Die Immofinanz habe den Anteil der RLB OÖ an der Hochegger-Provision übernommen, im Gegenzug für eine Vereinbarung beim Kauf der Villacher Wohnbaugesellschaft ESG. Auf Wunsch von Starzer sei eine "Gegenrechnung" vereinbart worden, führte Petrikovics heute aus: Die Immofinanz kaufte der RLB-OÖ deren 45-Prozent-ESG-Anteil zum ursprünglichen Kaufpreis und nicht zum - rund ein Jahr nach dem Erwerb - mittlerweile deutlich höheren Wert ab. Im Gegenzug übernahm die Immofinanz auch den RLB-Anteil des Hochegger-Honorars. Dies sei eine mündliche Vereinbarung zwischen ihm und RLB OÖ-Vorstand Starzer gewesen. Warum Starzer bei seiner Einvernahme dies bestreite, könne er sich nicht erkläre, so Petrikovics.

Mit den anderen Konsortiumsmitgliedern habe er darüber nicht gesprochen, die Kommunikation sei über den Konsortialführer RLB OÖ gelaufen, schilderte Petrikovics in der Befragung. Er selber habe an einigen Treffen des Konsortiums teilgenommen, erinnern könne er sich aber nicht mehr an die Themen. Das Ganze sei schließlich acht Jahre her. Grundsätzlich sei die Bildung eines Konsortiums die Idee der RLB OÖ gewesen. Auf deren Initiative hin sei im zweiten Halbjahr 2003 das Konsortium gebildet worden. "Für uns war immer nur die Buwog von Interesse", betonte Petrikovics.
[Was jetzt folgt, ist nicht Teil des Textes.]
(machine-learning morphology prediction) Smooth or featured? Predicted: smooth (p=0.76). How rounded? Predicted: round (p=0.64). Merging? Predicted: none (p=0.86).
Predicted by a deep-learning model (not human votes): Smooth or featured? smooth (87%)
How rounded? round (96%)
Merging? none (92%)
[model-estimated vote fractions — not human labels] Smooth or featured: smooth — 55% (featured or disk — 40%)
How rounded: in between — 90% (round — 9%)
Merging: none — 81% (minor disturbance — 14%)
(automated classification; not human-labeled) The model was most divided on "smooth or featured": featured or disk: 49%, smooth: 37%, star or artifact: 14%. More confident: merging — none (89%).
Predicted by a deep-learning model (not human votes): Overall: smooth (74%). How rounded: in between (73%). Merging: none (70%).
Verkauft wurden im Jahr 2004 im Paket die vier Bundeswohnungsgesellschaften Buwog, WAG, ESG und EBS. Die Immofinanz hatte beim Kauf noch kein Interesse an der ESG, sondern nur an der Buwog, so Petrikovics. "Die ESG hat sich im Verkaufsprozess am schlechtesten präsentiert." Als man später mehr Einblick in die Gesellschaft hatte, habe sich die ESG dann besser präsentiert.

Der Erwerb der Buwog sei für die Immofinanz ein sehr gutes Geschäft gewesen, betonte Petrikovics. Der größte Geschäftsfall in der Immofinanz-Geschichte habe dem Unternehmen einen Vermögenseffekt von deutlich mehr als einer Milliarde Euro gebracht. Der Buwog-Quadratmeter werde von der Immofinanz momentan "betont vorsichtig" mit 1.000 Euro bewertet, bei verkauften Wohnungen wurden sogar durchschnittlich 1.738 Euro je Quadratmeter erzielt. Der Einkaufspreis lag bei 500 Euro je m2. "Aus Sicht der Immofinanz also ein großer Erfolg", freute sich Petrikovics.
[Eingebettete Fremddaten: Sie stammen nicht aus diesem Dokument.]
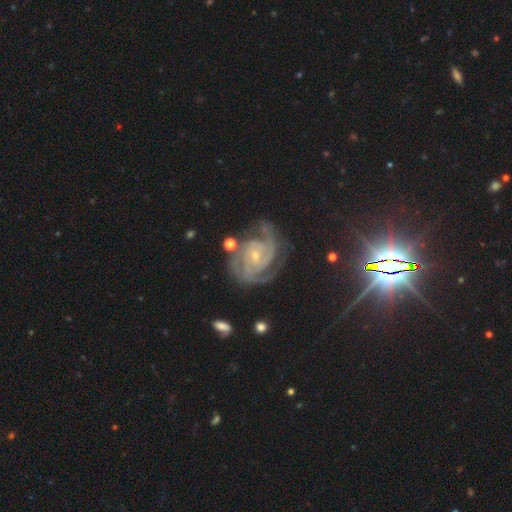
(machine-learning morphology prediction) Overall: featured or disk (90%). Edge-on disk: no (98%). Bar: no (62%; weak 28%). Spiral arms: yes (98%). Spiral arm count: 3 (32%; 2 31%). Spiral winding: tight (66%; medium 29%). Bulge size: small (78%). Merging: none (68%).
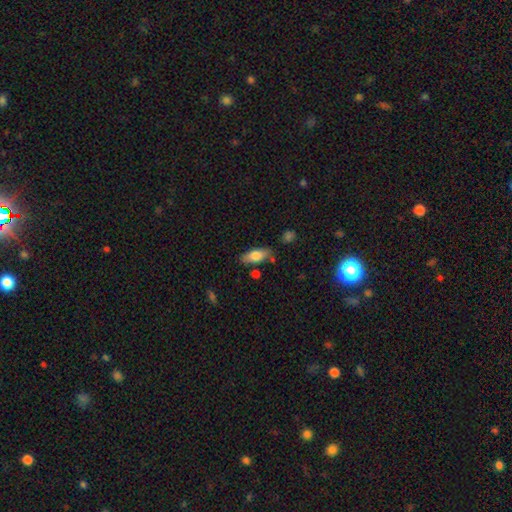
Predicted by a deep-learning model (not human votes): A smooth galaxy with no disk features (74%) that is in between round and cigar-shaped (77%).

Vote fractions:
- Smooth or featured? smooth: 74% / featured or disk: 20% / star or artifact: 7%
- How rounded? in between: 77% / cigar-shaped: 21% / round: 3%
- Merging? none: 76% / minor disturbance: 15% / merger: 5% / major disturbance: 3%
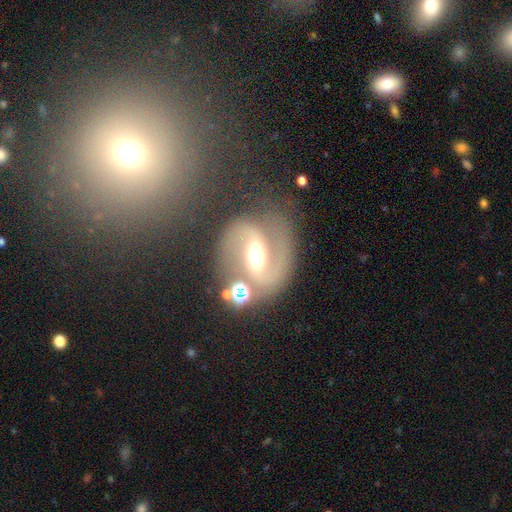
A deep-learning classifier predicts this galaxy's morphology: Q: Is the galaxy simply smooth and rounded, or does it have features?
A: featured or disk — 86%.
Petrikovics ist selber in der Causa Immofinanz/Constantia im Zusammenhang mit Aktienoptionsgeschäften u. a. wegen Untreue angeklagt, er hat dagegen Einspruch erhoben. Die Buwog-Provision wurde 2009 im Zuge der Immofinanz-Ermittlungen gefunden, was den ganzen Fall erst ins Rollen brachte.